------ SEITENAUSZUG
Vom Altweibersommer zu Queer Ageing: Feminismus in der Kulturgeragogik
Die 26. Ausgabe des kubia-Magazins fragt, wie der Feminismus wissenschaftliche Diskurse, kulturelle Praxis und weibliche Biografien geprägt hat.
Wer ein kulturelles Angebot für ältere Menschen plant, steht in aller Regel vor der Aufgabe, es bekannt zu machen – und ahnt: Diese Altersgruppe ist so vielfältig, dass Öffentlichkeitsarbeit, die alle gleichermaßen anspricht, gar nicht möglich ist.
Der Begriff „altersfreundliche Kommunikation“ geht zurück auf die Weltgesundheitsorganisation (WHO). Seit 2010 gibt es unter ihrem Dach ein globales Netzwerk, in dem sich Städte auf der ganzen Welt verpflichtet haben, ein altersfreundliches lokales Lebensumfeld zu schaffen. In Deutschland gibt es übrigens nur drei Mitgliedsstädte: Münster, Stuttgart und Radevormwald.
Bezogen auf „Kommunikation und Information“ fordert die WHO, dass ältere Menschen die sie betreffenden Auskünfte rechtzeitig, effektiv und auf leicht zugängliche Weise über die ihnen vertrauten Kommunikationskanäle erreichen. Besonders hebt die WHO die Zugänglichkeit von Informationen für ältere Menschen mit Seh- und/oder Hörbehinderung hervor.
Im Wissen um die Diversität der Adressat*innen soll im Folgenden umrissen werden, worauf es ankommt, wenn Kultur- und Bildungsanbieter altersfreundliche Kommunikation in diesem Sinne umsetzen möchten.
„Die Älteren“ im Sinne einer homogenen Gruppe von Menschen mit ähnlichen Eigenschaften, Fähigkeiten und Interessen gibt es nicht. In Deutschland leben rund 19 Millionen Menschen über 65 Jahren. Die Forschung zieht die Grenze zum „Ältersein“ manchmal schon bei Ü60 oder sogar Ü50. Wir sprechen also über eine Spanne von rund 40 Lebensjahren, in der Menschen zu „den Älteren“ gezählt werden.
Entsprechend variiert auch das Mediennutzungsverhalten der älteren Menschen stark. Neben körperlichen und kognitiven Einschränkungen spielen dafür auch im Laufe des Lebens angeeignete Gewohnheiten und Vorlieben eine Rolle. Die SIM-Studie („Senior*innen, Information, Medien“) aus dem Jahr 2021 kommt zu dem Schluss, dass es „eine große digitale Spaltung innerhalb der Altersgruppe 60 Jahre und älter“ gibt (mpfs 2021, S. 17). So verfügen 83 Prozent der befragten deutschsprachigen Personen ab 60 über einen Internetanschluss. Fast genauso viele besitzen einen Computer, 72 Prozent ein Smartphone. Das Smartphone nutzen fast zwei Drittel einmal oder mehrmals täglich. Jede*r Zweite verwendet mindestens täglich einen Computer und knapp jede*r Dritte ein Tablet. Während ein Großteil der Altersgruppe digitale Medien und das Internet also häufig nutzt, macht ein beträchtlicher Anteil der älteren Menschen von diesen Geräten und vom Internet überhaupt keinen Gebrauch.
------------
------ DATENAUSZÜGE
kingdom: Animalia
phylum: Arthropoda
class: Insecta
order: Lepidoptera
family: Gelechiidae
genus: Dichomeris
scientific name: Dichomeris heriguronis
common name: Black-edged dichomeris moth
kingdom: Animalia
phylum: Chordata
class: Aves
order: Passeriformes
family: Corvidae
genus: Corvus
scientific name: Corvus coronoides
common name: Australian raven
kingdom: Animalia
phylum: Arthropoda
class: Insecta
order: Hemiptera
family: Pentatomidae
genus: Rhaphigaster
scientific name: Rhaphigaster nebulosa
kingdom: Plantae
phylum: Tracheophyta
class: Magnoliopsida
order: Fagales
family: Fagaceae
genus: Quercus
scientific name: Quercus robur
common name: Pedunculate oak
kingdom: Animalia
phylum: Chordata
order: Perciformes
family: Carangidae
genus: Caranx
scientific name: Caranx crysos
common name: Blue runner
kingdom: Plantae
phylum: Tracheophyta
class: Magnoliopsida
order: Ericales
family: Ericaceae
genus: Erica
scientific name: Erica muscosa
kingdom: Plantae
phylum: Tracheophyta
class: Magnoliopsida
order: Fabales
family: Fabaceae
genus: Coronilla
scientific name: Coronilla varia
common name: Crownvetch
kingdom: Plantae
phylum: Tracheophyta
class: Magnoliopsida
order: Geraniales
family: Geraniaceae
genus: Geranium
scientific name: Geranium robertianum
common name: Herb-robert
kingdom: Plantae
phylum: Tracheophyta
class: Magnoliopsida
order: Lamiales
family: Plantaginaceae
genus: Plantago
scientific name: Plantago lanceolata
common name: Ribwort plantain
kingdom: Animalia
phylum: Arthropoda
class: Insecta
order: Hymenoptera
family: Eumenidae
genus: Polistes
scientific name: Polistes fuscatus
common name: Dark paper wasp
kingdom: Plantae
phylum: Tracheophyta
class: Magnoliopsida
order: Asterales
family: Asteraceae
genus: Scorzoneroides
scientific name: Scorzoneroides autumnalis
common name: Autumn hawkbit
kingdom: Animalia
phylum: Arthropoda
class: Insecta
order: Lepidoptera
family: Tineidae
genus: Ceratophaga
------------
ZIEL DER ÜBUNG »
Gib aus dem Text über altersfreundliche Kommunikation genau den Teil wieder, der zwischen „Im Wissen um“ und „Sinne umsetzen möchten.“ steht, beide eingeschlossen. Die Daten braucht man hier nicht.

LÖSUNG »
Im Wissen um die Diversität der Adressat*innen soll im Folgenden umrissen werden, worauf es ankommt, wenn Kultur- und Bildungsanbieter altersfreundliche Kommunikation in diesem Sinne umsetzen möchten.